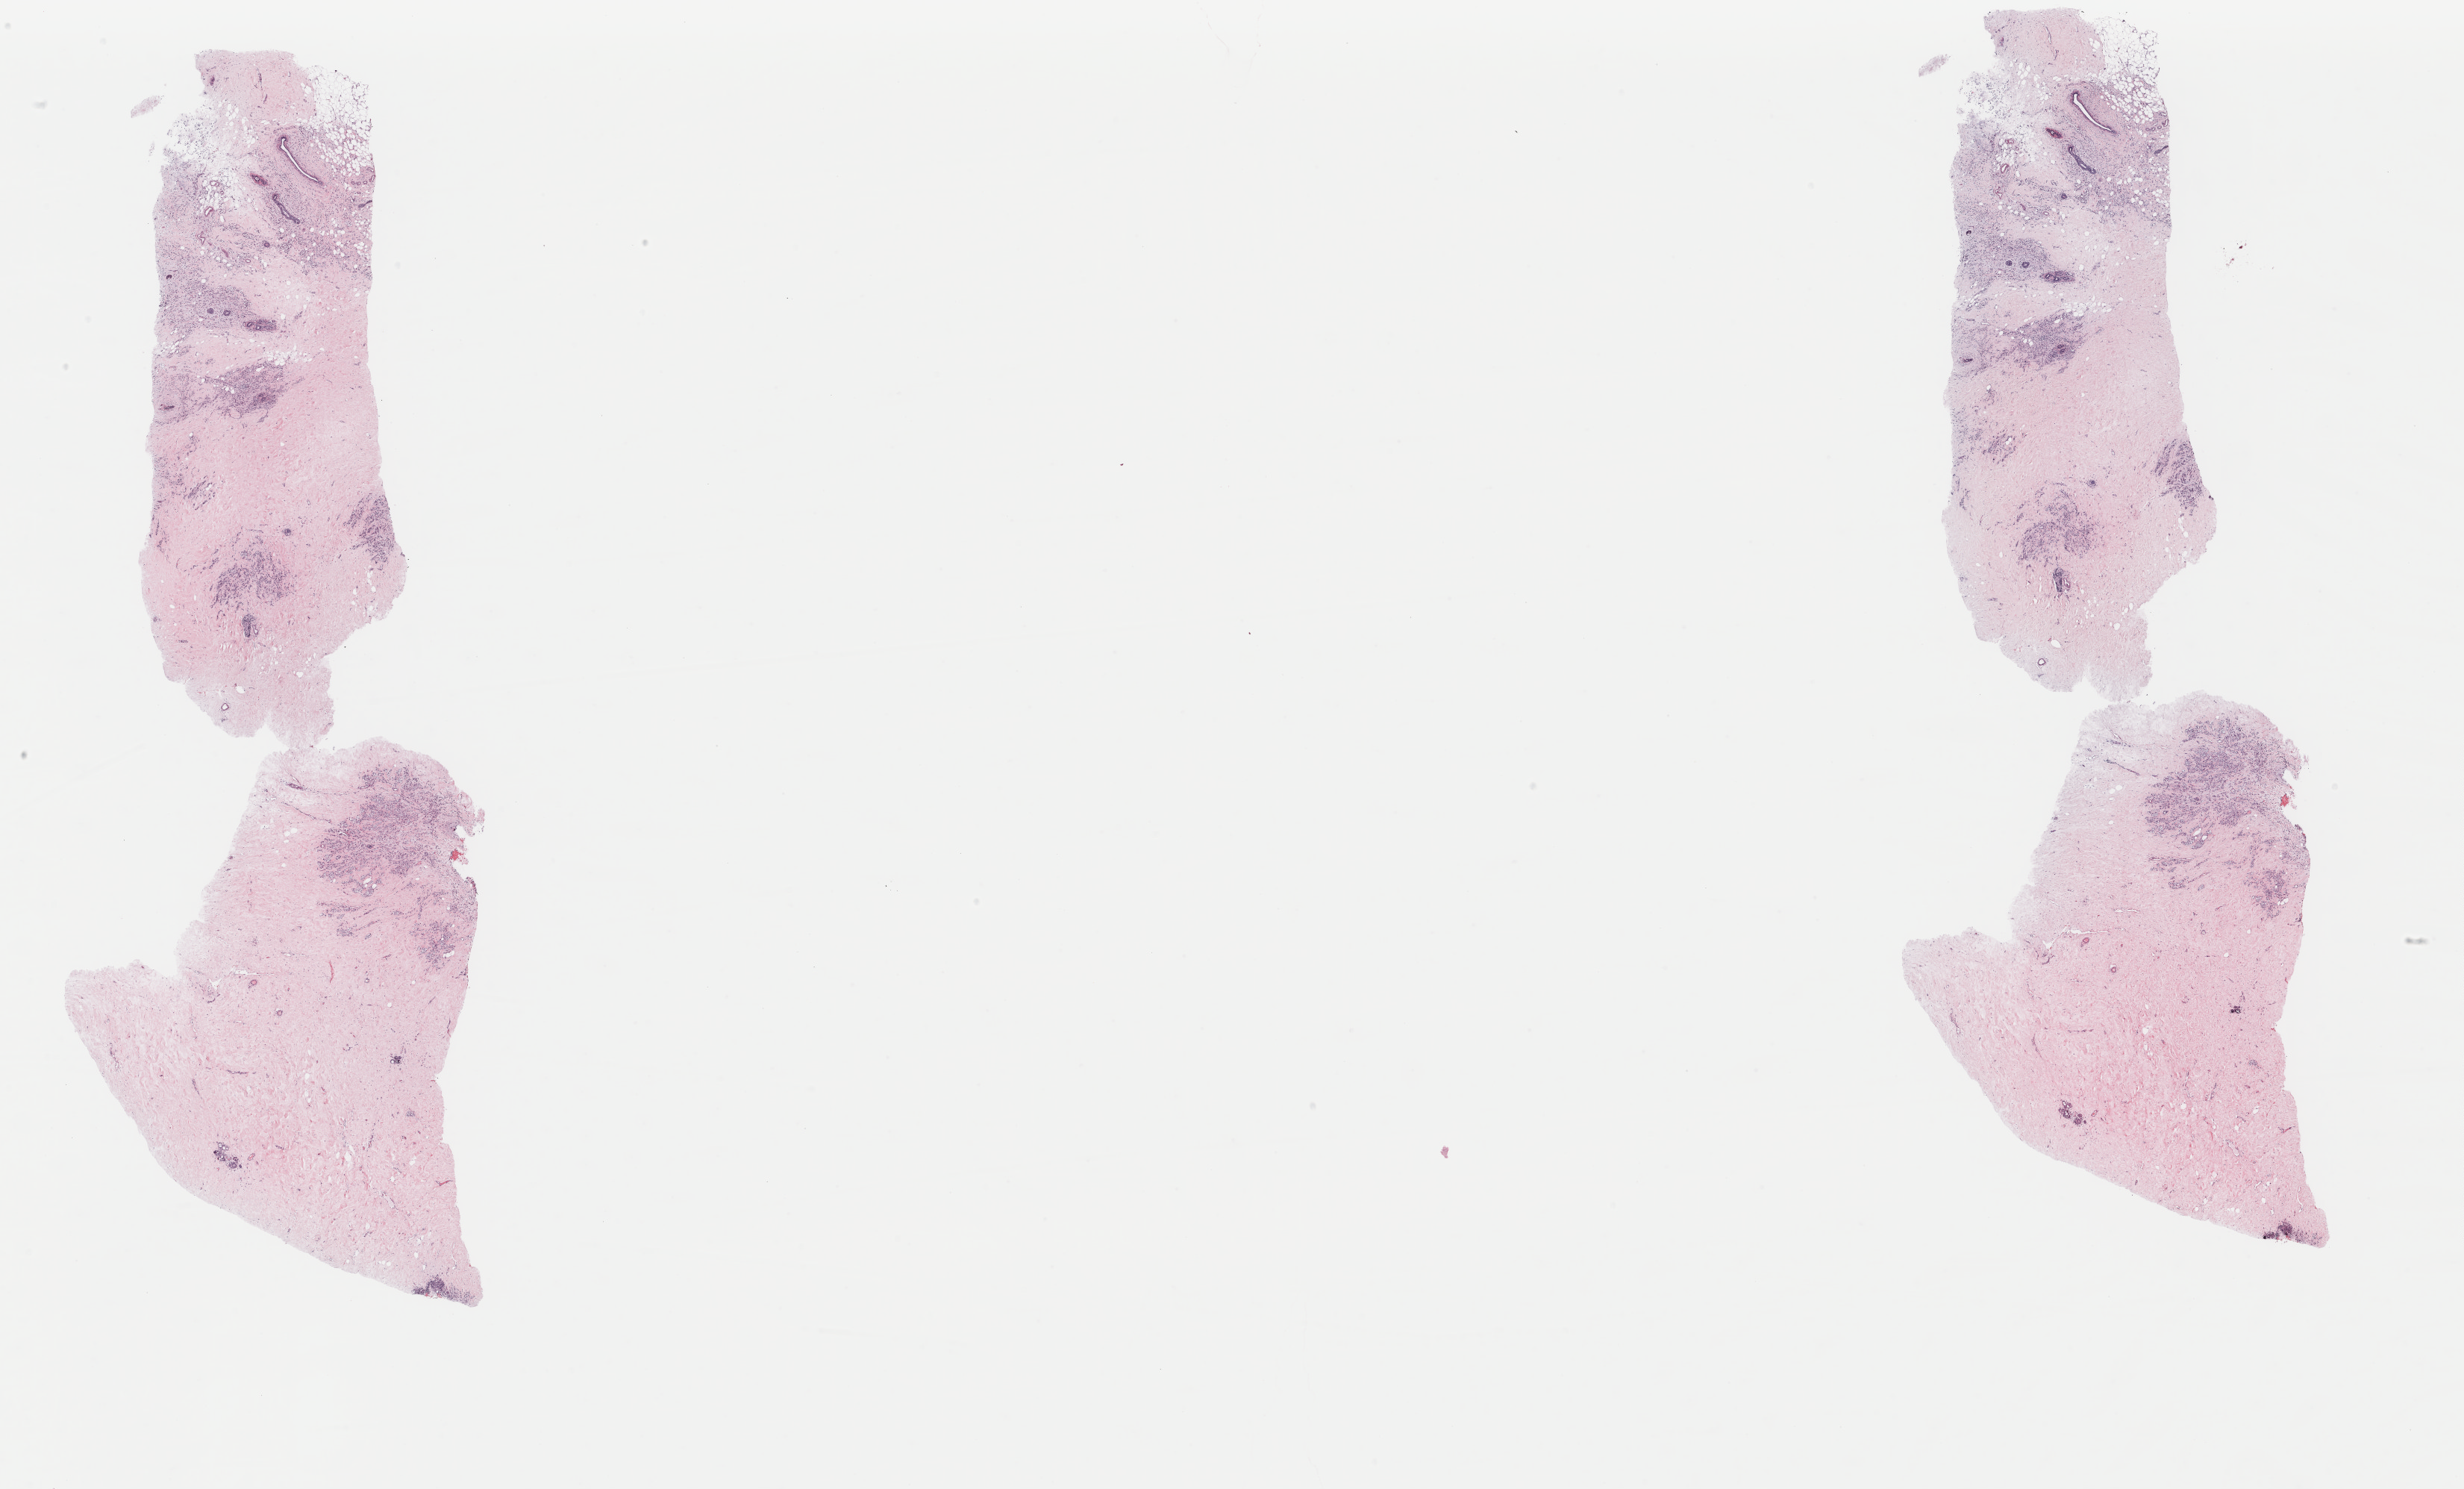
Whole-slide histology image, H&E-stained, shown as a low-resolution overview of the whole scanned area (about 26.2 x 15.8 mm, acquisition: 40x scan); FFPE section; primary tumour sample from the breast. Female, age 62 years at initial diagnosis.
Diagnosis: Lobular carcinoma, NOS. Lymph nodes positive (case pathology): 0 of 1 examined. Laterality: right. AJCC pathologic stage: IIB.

◆ ◆ ◆ ◆ ◆

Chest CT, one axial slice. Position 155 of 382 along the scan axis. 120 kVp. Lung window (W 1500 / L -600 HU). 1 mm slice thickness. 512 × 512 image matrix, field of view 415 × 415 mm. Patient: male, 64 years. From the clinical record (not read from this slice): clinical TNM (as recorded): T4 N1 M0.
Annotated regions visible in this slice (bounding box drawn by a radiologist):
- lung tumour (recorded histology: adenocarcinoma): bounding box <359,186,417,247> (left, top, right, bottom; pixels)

◆ ◆ ◆ ◆ ◆

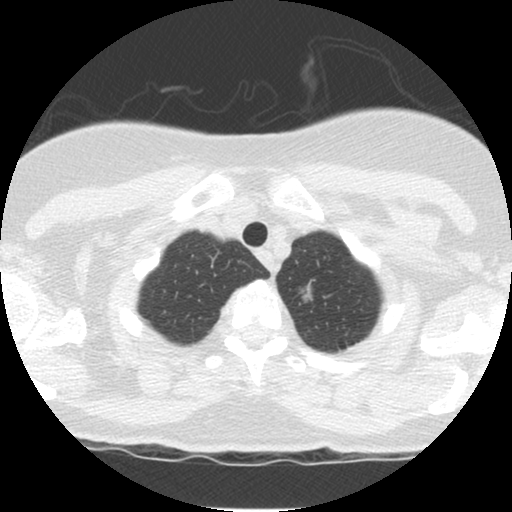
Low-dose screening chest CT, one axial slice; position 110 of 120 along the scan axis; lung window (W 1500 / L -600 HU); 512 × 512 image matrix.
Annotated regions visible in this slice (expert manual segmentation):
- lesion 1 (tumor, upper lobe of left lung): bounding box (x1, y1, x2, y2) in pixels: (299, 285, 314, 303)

◆ ◆ ◆ ◆ ◆

### [ACTIVITY]
Only one stretch of the data above is needed. Restate it word for word, from the line containing "Whole-slide histology image, H&E-stained, shown" through the line containing "Diagnosis: Lobular carcinoma, NOS.", both ends included.

### [EXERCISE OUTPUT]
Whole-slide histology image, H&E-stained, shown as a low-resolution overview of the whole scanned area (about 26.2 x 15.8 mm, acquisition: 40x scan); FFPE section; primary tumour sample from the breast. Female, age 62 years at initial diagnosis.
Diagnosis: Lobular carcinoma, NOS. Lymph nodes positive (case pathology): 0 of 1 examined. Laterality: right. AJCC pathologic stage: IIB.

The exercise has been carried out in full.